Rats immunized s.c. with cholera toxin (CT) or toxoid (CTd) show antigen-specific suppression of the jejunal IgA anti-CT response to subsequent enteric doses of CT. We determined whether this effect was partly cell-mediated and studied the suppressor cell response involved. Spleen cells from s.c.-immunized rats suppressed the jejunal anti-CT response in adoptive recipients when cell transfer was at, or 4 days before, intraduodenal priming with CT. Transferred suppression was antigen-specific, and the suppressor cells were nylon wool-nonadherent. Increasing the s.c. dose of CT from 0.1 to 40 micrograms, and the interval between immunization and cell harvest from 2 to 16 wk, each increased the suppressive effect of a constant spleen cell inoculum. After s.c. immunization, suppressor cells were present in the spleen within 1 to 2 wk, among TDL within 4 to 8 wk, and in Peyer's patches and thymus within 8 to 16 wk; this sequence suggested they arose in the spleen and later migrated to mucosae and the thymus. Prior splenectomy did not alter the suppressive effect of s.c. CT, however, nor did it prevent suppressor cell appearance among TDL, indicating that suppressor cells also arose from nonsplenic sites.

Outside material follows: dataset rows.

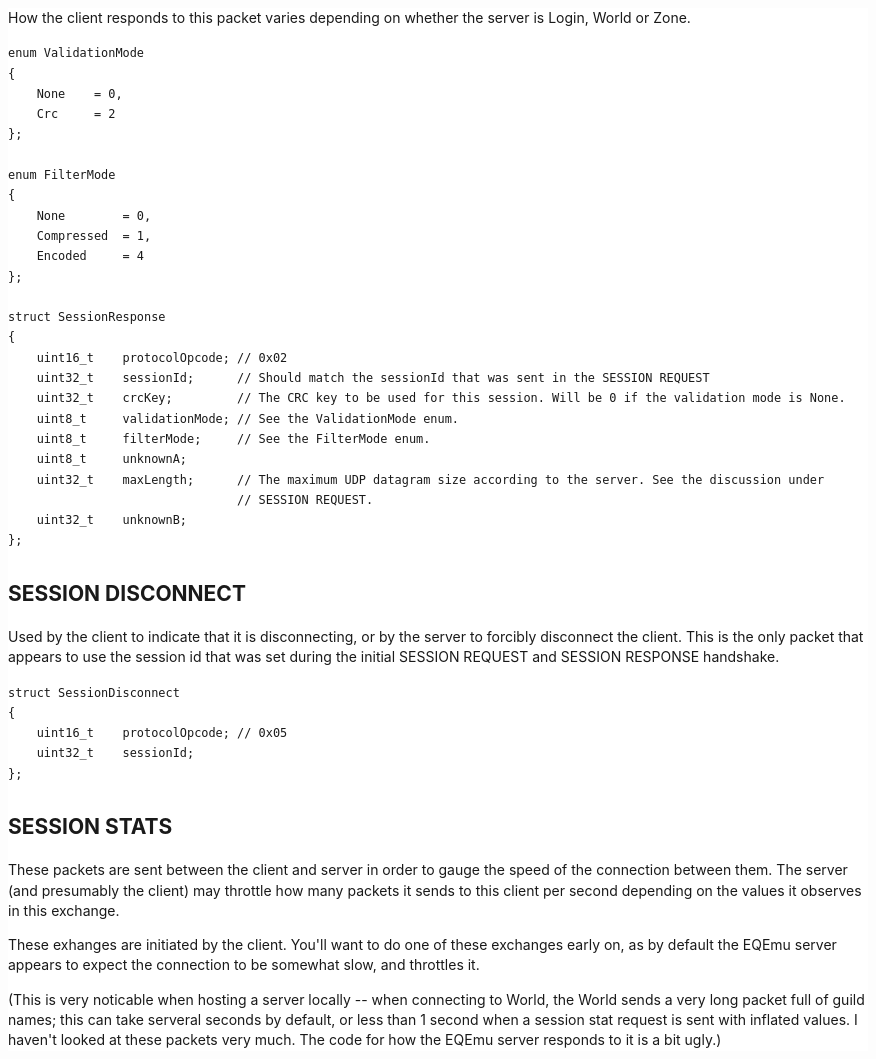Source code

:How the client responds to this packet varies depending on whether the server is Login, World or Zone.

	enum ValidationMode
	{
		None    = 0,
		Crc     = 2
	};

	enum FilterMode
	{
		None        = 0,
		Compressed  = 1,
		Encoded     = 4
	};

	struct SessionResponse
	{
		uint16_t    protocolOpcode; // 0x02
		uint32_t    sessionId;      // Should match the sessionId that was sent in the SESSION REQUEST
		uint32_t    crcKey;         // The CRC key to be used for this session. Will be 0 if the validation mode is None.
		uint8_t     validationMode; // See the ValidationMode enum.
		uint8_t     filterMode;     // See the FilterMode enum.
		uint8_t     unknownA;
		uint32_t    maxLength;      // The maximum UDP datagram size according to the server. See the discussion under 
									// SESSION REQUEST.
		uint32_t    unknownB;
	};

SESSION DISCONNECT
------------------

Used by the client to indicate that it is disconnecting, or by the server to forcibly disconnect the client. This is the only packet that appears to use the session id that was set during the initial SESSION REQUEST and SESSION RESPONSE handshake.

	struct SessionDisconnect
	{
		uint16_t    protocolOpcode; // 0x05
		uint32_t    sessionId;
	};


SESSION STATS
-------------

These packets are sent between the client and server in order to gauge the speed of the connection between them.  The server (and presumably the client) may throttle how many packets it sends to this client per second depending on the values it observes in this exchange.

These exhanges are initiated by the client. You'll want to do one of these exchanges early on, as by default the EQEmu server appears to expect the connection to be somewhat slow, and throttles it.

(This is very noticable when hosting a server locally -- when connecting to World, the World sends a very long packet full of guild names; this can take serveral seconds by default, or less than 1 second when a session stat request is sent with inflated values. I haven't looked at these packets very much. The code for how the EQEmu server responds to it is a bit ugly.)
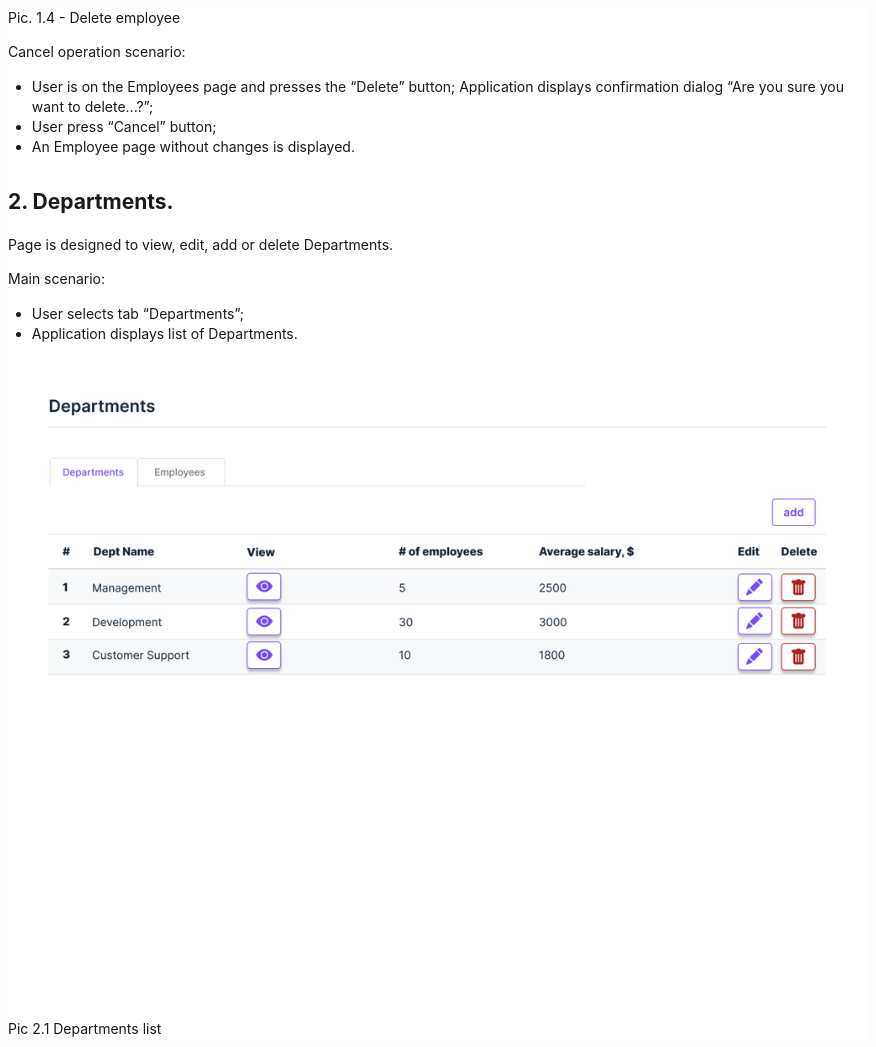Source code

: Pic. 1.4 - Delete employee

Cancel operation scenario:

*   User is on the Employees page and presses the “Delete” button; Application displays confirmation dialog “Are you sure you want to delete...?”;
*   User press “Cancel” button;
*   An Employee page without changes is displayed.

2\. Departments.
----------------

Page is designed to view, edit, add or delete Departments.

Main scenario:

*   User selects tab “Departments”;
*   Application displays list of Departments.

![](images/image6.png)

Pic 2.1 Departments list
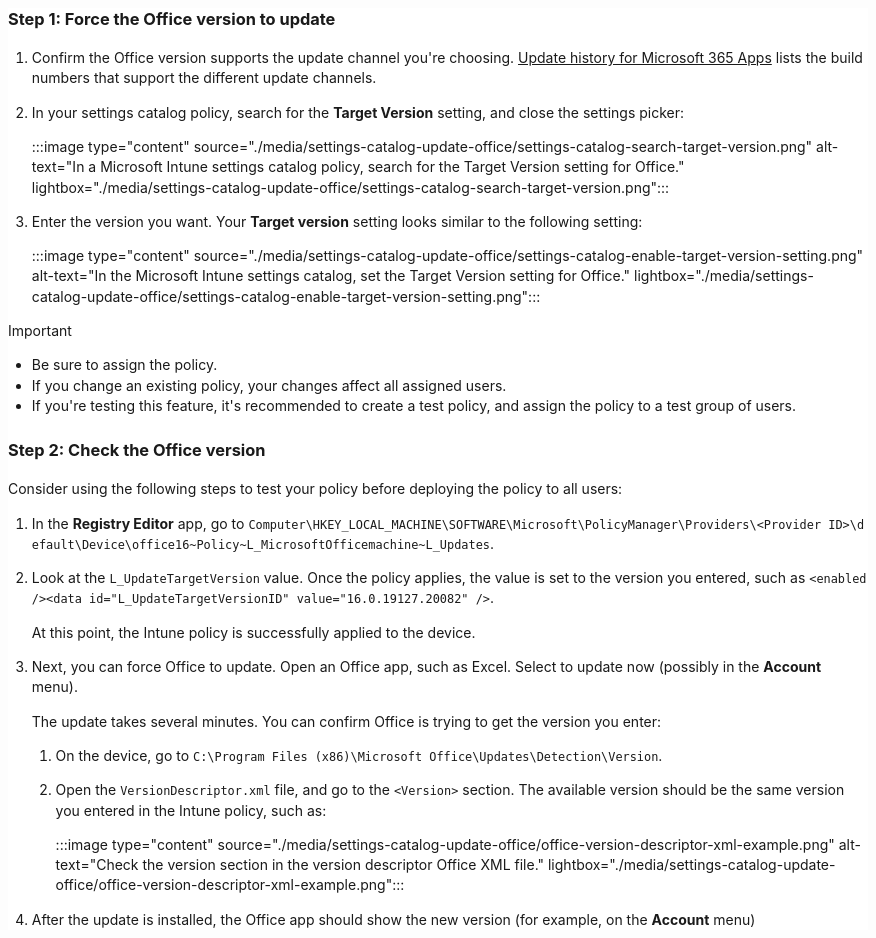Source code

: ### Step 1: Force the Office version to update

1. Confirm the Office version supports the update channel you're choosing. [Update history for Microsoft 365 Apps](/officeupdates/update-history-office365-proplus-by-date) lists the build numbers that support the different update channels.

2. In your settings catalog policy, search for the **Target Version** setting, and close the settings picker:

    :::image type="content" source="./media/settings-catalog-update-office/settings-catalog-search-target-version.png" alt-text="In a Microsoft Intune settings catalog policy, search for the Target Version setting for Office." lightbox="./media/settings-catalog-update-office/settings-catalog-search-target-version.png":::

3. Enter the version you want. Your **Target version** setting looks similar to the following setting:

    :::image type="content" source="./media/settings-catalog-update-office/settings-catalog-enable-target-version-setting.png" alt-text="In the Microsoft Intune settings catalog, set the Target Version setting for Office." lightbox="./media/settings-catalog-update-office/settings-catalog-enable-target-version-setting.png":::

> [!IMPORTANT]
>
> - Be sure to assign the policy.
> - If you change an existing policy, your changes affect all assigned users.
> - If you're testing this feature, it's recommended to create a test policy, and assign the policy to a test group of users.

### Step 2: Check the Office version

Consider using the following steps to test your policy before deploying the policy to all users:

1. In the **Registry Editor** app, go to `Computer\HKEY_LOCAL_MACHINE\SOFTWARE\Microsoft\PolicyManager\Providers\<Provider ID>\default\Device\office16~Policy~L_MicrosoftOfficemachine~L_Updates`.

2. Look at the `L_UpdateTargetVersion` value. Once the policy applies, the value is set to the version you entered, such as `<enabled /><data id="L_UpdateTargetVersionID" value="16.0.19127.20082" />`.

    At this point, the Intune policy is successfully applied to the device.

3. Next, you can force Office to update. Open an Office app, such as Excel. Select to update now (possibly in the **Account** menu).

    The update takes several minutes. You can confirm Office is trying to get the version you enter:

      1. On the device, go to `C:\Program Files (x86)\Microsoft Office\Updates\Detection\Version`.
      2. Open the `VersionDescriptor.xml` file, and go to the `<Version>` section. The available version should be the same version you entered in the Intune policy, such as:

          :::image type="content" source="./media/settings-catalog-update-office/office-version-descriptor-xml-example.png" alt-text="Check the version section in the version descriptor Office XML file." lightbox="./media/settings-catalog-update-office/office-version-descriptor-xml-example.png":::

4. After the update is installed, the Office app should show the new version (for example, on the **Account** menu)
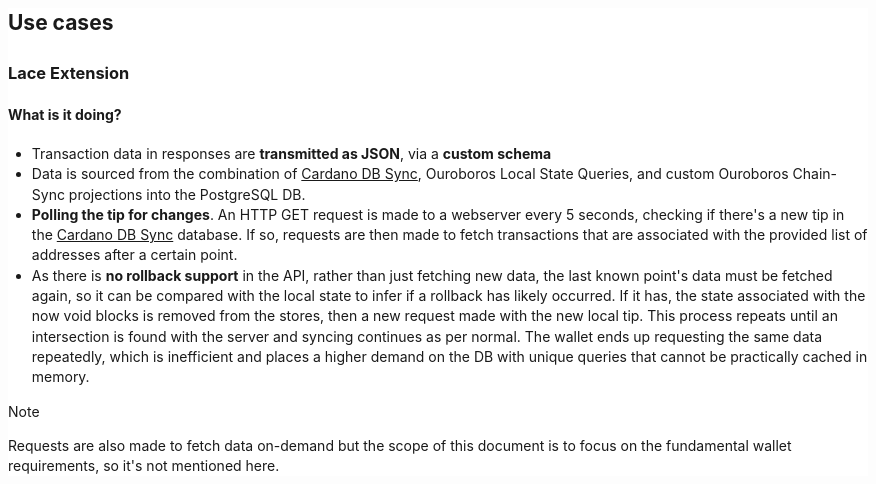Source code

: ## Use cases

### Lace Extension

#### What is it doing?
- Transaction data in responses are **transmitted as JSON**, via a **custom schema**
- Data is sourced from the combination of [Cardano DB Sync], Ouroboros Local State Queries, and custom Ouroboros Chain-Sync projections into the PostgreSQL DB.
- **Polling the tip for changes**. An HTTP GET request is made to a webserver every 5 seconds, checking if there's a new tip in the [Cardano DB Sync] database. If so, requests are then made to fetch transactions that are associated with the provided list of addresses after a certain point.
- As there is **no rollback support** in the API, rather than just fetching new data, the last known point's data must be fetched again, so it can be compared with the local state to infer if a rollback has likely occurred. If it has, the state associated with the now void blocks is removed from the stores, then a new request made with the new local tip. This process repeats until an intersection is found with the server and syncing continues as per normal. The wallet ends up requesting the same data repeatedly, which is inefficient and places a higher demand on the DB with unique queries that cannot be practically cached in memory.


> [!NOTE]
> Requests are also made to fetch data on-demand but the scope of this document is to focus on the fundamental wallet requirements, so it's not mentioned here.


[Cardano DB Sync]: https://github.com/IntersectMBO/cardano-db-sync
[Blockfrost WebSocket Link]: https://github.com/blockfrost/blockfrost-websocket-link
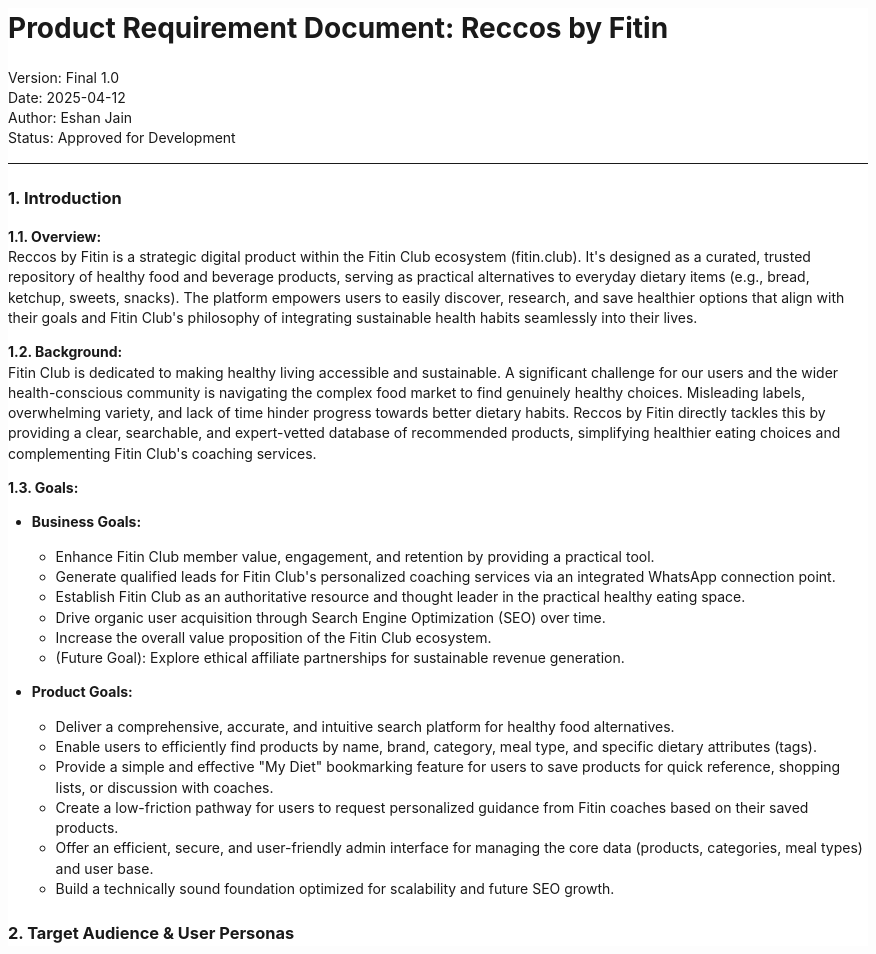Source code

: # **Product Requirement Document: Reccos by Fitin**

Version: Final 1.0  
Date: 2025-04-12  
Author: Eshan Jain  
Status: Approved for Development

---

### **1\. Introduction**

**1.1. Overview:**   
Reccos by Fitin is a strategic digital product within the Fitin Club ecosystem (fitin.club). It's designed as a curated, trusted repository of healthy food and beverage products, serving as practical alternatives to everyday dietary items (e.g., bread, ketchup, sweets, snacks). The platform empowers users to easily discover, research, and save healthier options that align with their goals and Fitin Club's philosophy of integrating sustainable health habits seamlessly into their lives.

**1.2. Background:**   
Fitin Club is dedicated to making healthy living accessible and sustainable. A significant challenge for our users and the wider health-conscious community is navigating the complex food market to find genuinely healthy choices. Misleading labels, overwhelming variety, and lack of time hinder progress towards better dietary habits. Reccos by Fitin directly tackles this by providing a clear, searchable, and expert-vetted database of recommended products, simplifying healthier eating choices and complementing Fitin Club's coaching services.

**1.3. Goals:**

* **Business Goals:**  
  * Enhance Fitin Club member value, engagement, and retention by providing a practical tool.  
  * Generate qualified leads for Fitin Club's personalized coaching services via an integrated WhatsApp connection point.  
  * Establish Fitin Club as an authoritative resource and thought leader in the practical healthy eating space.  
  * Drive organic user acquisition through Search Engine Optimization (SEO) over time.  
  * Increase the overall value proposition of the Fitin Club ecosystem.  
  * (Future Goal): Explore ethical affiliate partnerships for sustainable revenue generation.  
      
* **Product Goals:**  
  * Deliver a comprehensive, accurate, and intuitive search platform for healthy food alternatives.  
  * Enable users to efficiently find products by name, brand, category, meal type, and specific dietary attributes (tags).  
  * Provide a simple and effective "My Diet" bookmarking feature for users to save products for quick reference, shopping lists, or discussion with coaches.  
  * Create a low-friction pathway for users to request personalized guidance from Fitin coaches based on their saved products.  
  * Offer an efficient, secure, and user-friendly admin interface for managing the core data (products, categories, meal types) and user base.  
  * Build a technically sound foundation optimized for scalability and future SEO growth.

### **2\. Target Audience & User Personas**
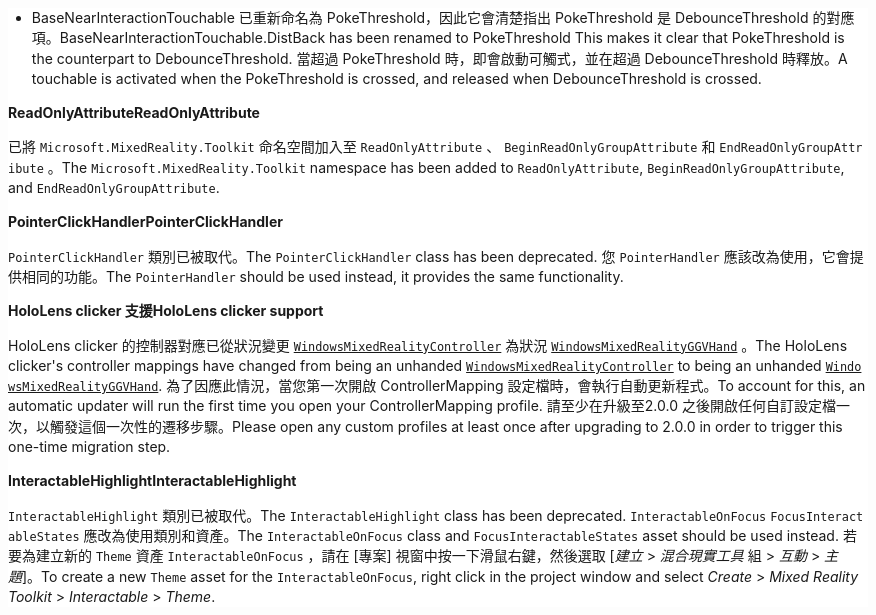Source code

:- <span data-ttu-id="11221-421">BaseNearInteractionTouchable 已重新命名為 PokeThreshold，因此它會清楚指出 PokeThreshold 是 DebounceThreshold 的對應項。</span><span class="sxs-lookup"><span data-stu-id="11221-421">BaseNearInteractionTouchable.DistBack has been renamed to PokeThreshold This makes it clear that PokeThreshold is the counterpart to DebounceThreshold.</span></span> <span data-ttu-id="11221-422">當超過 PokeThreshold 時，即會啟動可觸式，並在超過 DebounceThreshold 時釋放。</span><span class="sxs-lookup"><span data-stu-id="11221-422">A touchable is activated when the PokeThreshold is crossed, and released when DebounceThreshold is crossed.</span></span>

<span data-ttu-id="11221-423">**ReadOnlyAttribute**</span><span class="sxs-lookup"><span data-stu-id="11221-423">**ReadOnlyAttribute**</span></span>

<span data-ttu-id="11221-424">已將 `Microsoft.MixedReality.Toolkit` 命名空間加入至 `ReadOnlyAttribute` 、 `BeginReadOnlyGroupAttribute` 和 `EndReadOnlyGroupAttribute` 。</span><span class="sxs-lookup"><span data-stu-id="11221-424">The `Microsoft.MixedReality.Toolkit` namespace has been added to `ReadOnlyAttribute`, `BeginReadOnlyGroupAttribute`, and `EndReadOnlyGroupAttribute`.</span></span>

<span data-ttu-id="11221-425">**PointerClickHandler**</span><span class="sxs-lookup"><span data-stu-id="11221-425">**PointerClickHandler**</span></span>

<span data-ttu-id="11221-426">`PointerClickHandler` 類別已被取代。</span><span class="sxs-lookup"><span data-stu-id="11221-426">The `PointerClickHandler` class has been deprecated.</span></span> <span data-ttu-id="11221-427">您 `PointerHandler` 應該改為使用，它會提供相同的功能。</span><span class="sxs-lookup"><span data-stu-id="11221-427">The `PointerHandler` should be used instead, it provides the same functionality.</span></span>

<span data-ttu-id="11221-428">**HoloLens clicker 支援**</span><span class="sxs-lookup"><span data-stu-id="11221-428">**HoloLens clicker support**</span></span>

<span data-ttu-id="11221-429">HoloLens clicker 的控制器對應已從狀況變更 [`WindowsMixedRealityController`](xref:Microsoft.MixedReality.Toolkit.WindowsMixedReality.Input.WindowsMixedRealityController) 為狀況 [`WindowsMixedRealityGGVHand`](xref:Microsoft.MixedReality.Toolkit.WindowsMixedReality.Input.WindowsMixedRealityGGVHand) 。</span><span class="sxs-lookup"><span data-stu-id="11221-429">The HoloLens clicker's controller mappings have changed from being an unhanded [`WindowsMixedRealityController`](xref:Microsoft.MixedReality.Toolkit.WindowsMixedReality.Input.WindowsMixedRealityController) to being an unhanded [`WindowsMixedRealityGGVHand`](xref:Microsoft.MixedReality.Toolkit.WindowsMixedReality.Input.WindowsMixedRealityGGVHand).</span></span> <span data-ttu-id="11221-430">為了因應此情況，當您第一次開啟 ControllerMapping 設定檔時，會執行自動更新程式。</span><span class="sxs-lookup"><span data-stu-id="11221-430">To account for this, an automatic updater will run the first time you open your ControllerMapping profile.</span></span> <span data-ttu-id="11221-431">請至少在升級至2.0.0 之後開啟任何自訂設定檔一次，以觸發這個一次性的遷移步驟。</span><span class="sxs-lookup"><span data-stu-id="11221-431">Please open any custom profiles at least once after upgrading to 2.0.0 in order to trigger this one-time migration step.</span></span>

<span data-ttu-id="11221-432">**InteractableHighlight**</span><span class="sxs-lookup"><span data-stu-id="11221-432">**InteractableHighlight**</span></span>

<span data-ttu-id="11221-433">`InteractableHighlight` 類別已被取代。</span><span class="sxs-lookup"><span data-stu-id="11221-433">The `InteractableHighlight` class has been deprecated.</span></span> <span data-ttu-id="11221-434">`InteractableOnFocus` `FocusInteractableStates` 應改為使用類別和資產。</span><span class="sxs-lookup"><span data-stu-id="11221-434">The `InteractableOnFocus` class and `FocusInteractableStates` asset should be used instead.</span></span> <span data-ttu-id="11221-435">若要為建立新的 `Theme` 資產 `InteractableOnFocus` ，請在 [專案] 視窗中按一下滑鼠右鍵，然後選取 [*建立*  >  *混合現實工具* 組  >  *互動*  >  *主題*]。</span><span class="sxs-lookup"><span data-stu-id="11221-435">To create a new `Theme` asset for the `InteractableOnFocus`, right click in the project window and select *Create* > *Mixed Reality Toolkit* > *Interactable* > *Theme*.</span></span>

Transferred suppressor cells acted by interfering with the development of specific immunologic memory within Peyer's patches during enteric priming; transfer of suppressor cells at the time of enteric boosting had no effect upon the secondary mucosal anti-CT response. We conclude that the suppressive effect of s.c. immunization on a specific mucosal IgA response is due largely to the action of systemically derived suppressor cells upon the primary mucosal immune response within Peyer's patches. This sequence resembles the mirror image of oral tolerance, which involves the suppression of systemic IgG and IgM responses by suppressor cells that arise in Peyer's patches and migrate to the spleen after antigen feeding.